Comparison of random field discretizations for high-resolution Bayesian parameter identification in finite element elasticity
Provides practical guidance for selecting stochastic field representations in uncertainty quantification for finite element simulations of heterogeneous materials.
Compared three random field discretizations (Karhunen-Loève, wavelet, local average subdivision) for Bayesian identification of material parameters in high-resolution finite element models. Local average subdivision showed improved mixing and lower cost-to-error ratios at fine resolutions despite higher parameter dimension.

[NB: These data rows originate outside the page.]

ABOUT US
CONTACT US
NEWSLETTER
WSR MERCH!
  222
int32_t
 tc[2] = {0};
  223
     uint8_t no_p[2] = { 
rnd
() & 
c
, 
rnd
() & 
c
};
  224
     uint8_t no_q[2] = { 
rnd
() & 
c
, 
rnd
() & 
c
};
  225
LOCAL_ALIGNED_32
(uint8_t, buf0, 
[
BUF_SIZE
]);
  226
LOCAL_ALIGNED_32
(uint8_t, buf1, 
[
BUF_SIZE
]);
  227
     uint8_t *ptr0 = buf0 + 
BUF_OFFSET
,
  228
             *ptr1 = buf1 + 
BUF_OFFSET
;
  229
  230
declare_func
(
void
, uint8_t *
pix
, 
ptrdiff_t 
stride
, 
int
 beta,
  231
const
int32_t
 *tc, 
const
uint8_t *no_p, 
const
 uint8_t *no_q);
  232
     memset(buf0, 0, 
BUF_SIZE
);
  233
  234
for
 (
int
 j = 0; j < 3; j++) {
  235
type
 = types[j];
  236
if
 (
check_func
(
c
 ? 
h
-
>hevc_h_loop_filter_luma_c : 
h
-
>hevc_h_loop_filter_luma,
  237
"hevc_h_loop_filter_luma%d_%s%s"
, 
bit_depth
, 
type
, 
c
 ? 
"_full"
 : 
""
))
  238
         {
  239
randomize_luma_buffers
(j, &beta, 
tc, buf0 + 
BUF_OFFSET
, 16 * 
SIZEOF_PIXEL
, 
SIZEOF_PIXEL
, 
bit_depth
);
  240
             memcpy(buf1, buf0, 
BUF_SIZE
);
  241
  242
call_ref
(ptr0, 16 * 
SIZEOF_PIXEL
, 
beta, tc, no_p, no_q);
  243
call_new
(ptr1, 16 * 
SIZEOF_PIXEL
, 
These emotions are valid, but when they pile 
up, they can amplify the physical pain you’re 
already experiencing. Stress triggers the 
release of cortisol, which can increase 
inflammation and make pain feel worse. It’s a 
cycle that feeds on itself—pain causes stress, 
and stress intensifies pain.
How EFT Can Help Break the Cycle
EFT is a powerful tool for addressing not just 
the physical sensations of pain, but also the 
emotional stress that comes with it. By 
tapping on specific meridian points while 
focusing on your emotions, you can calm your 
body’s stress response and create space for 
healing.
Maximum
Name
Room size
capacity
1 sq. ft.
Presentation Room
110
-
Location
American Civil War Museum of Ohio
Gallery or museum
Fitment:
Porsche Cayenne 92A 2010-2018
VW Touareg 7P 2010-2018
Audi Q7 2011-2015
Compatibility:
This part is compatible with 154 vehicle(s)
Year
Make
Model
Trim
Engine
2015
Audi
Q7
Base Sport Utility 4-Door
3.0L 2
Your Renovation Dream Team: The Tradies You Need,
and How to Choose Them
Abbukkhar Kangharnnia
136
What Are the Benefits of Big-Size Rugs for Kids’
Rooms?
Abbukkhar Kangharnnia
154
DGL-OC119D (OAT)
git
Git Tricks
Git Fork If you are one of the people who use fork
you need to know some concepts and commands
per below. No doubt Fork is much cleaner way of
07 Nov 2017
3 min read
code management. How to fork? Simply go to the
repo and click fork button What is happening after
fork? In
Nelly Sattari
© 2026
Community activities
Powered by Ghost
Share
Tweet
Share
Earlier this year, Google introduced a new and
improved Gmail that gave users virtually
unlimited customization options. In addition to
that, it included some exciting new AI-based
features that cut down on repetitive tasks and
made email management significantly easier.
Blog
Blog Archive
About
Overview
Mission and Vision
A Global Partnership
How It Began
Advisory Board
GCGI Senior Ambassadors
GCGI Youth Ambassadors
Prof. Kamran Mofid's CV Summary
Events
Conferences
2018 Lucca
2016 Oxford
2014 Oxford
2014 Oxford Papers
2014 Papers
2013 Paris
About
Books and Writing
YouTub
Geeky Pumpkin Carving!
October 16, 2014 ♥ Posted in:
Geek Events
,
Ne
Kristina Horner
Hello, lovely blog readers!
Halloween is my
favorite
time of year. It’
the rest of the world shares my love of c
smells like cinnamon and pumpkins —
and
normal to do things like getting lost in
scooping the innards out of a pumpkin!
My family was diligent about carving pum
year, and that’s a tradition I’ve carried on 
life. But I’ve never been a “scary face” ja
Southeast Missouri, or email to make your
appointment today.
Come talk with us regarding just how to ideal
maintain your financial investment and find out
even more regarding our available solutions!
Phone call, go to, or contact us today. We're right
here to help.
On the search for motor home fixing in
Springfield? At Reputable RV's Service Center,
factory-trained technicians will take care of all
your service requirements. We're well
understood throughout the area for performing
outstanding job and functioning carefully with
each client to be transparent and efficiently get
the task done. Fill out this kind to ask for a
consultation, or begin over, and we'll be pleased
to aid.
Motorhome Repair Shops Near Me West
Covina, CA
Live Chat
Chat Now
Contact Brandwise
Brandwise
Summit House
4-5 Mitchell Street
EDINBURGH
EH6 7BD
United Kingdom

We compare three random field discretization strategies for probabilistic identification of spatially varying material parameters in high-resolution finite element models. These strategies are (i) the Karhunen-Loève expansion, (ii) a wavelet expansion, and (iii) local average subdivision. The methods are assessed in the context of multilevel Markov chain Monte Carlo applied to plane stress elasticity with high-resolution displacement observations. Emphasis is placed on numerical efficiency, initialization cost, Markov chain mixing, and cost-to-error behaviour as the discretization resolution increases. While all approaches yield comparable posterior estimates, significant differences are observed in multilevel variance reduction and sampling efficiency. In particular, local average subdivision exhibits improved mixing and lower cost-to-error ratios at fine resolutions, despite its higher nominal parameter dimension. The results provide practical guidance for selecting stochastic field representations in uncertainty quantification in finite element simulations of heterogeneous materials.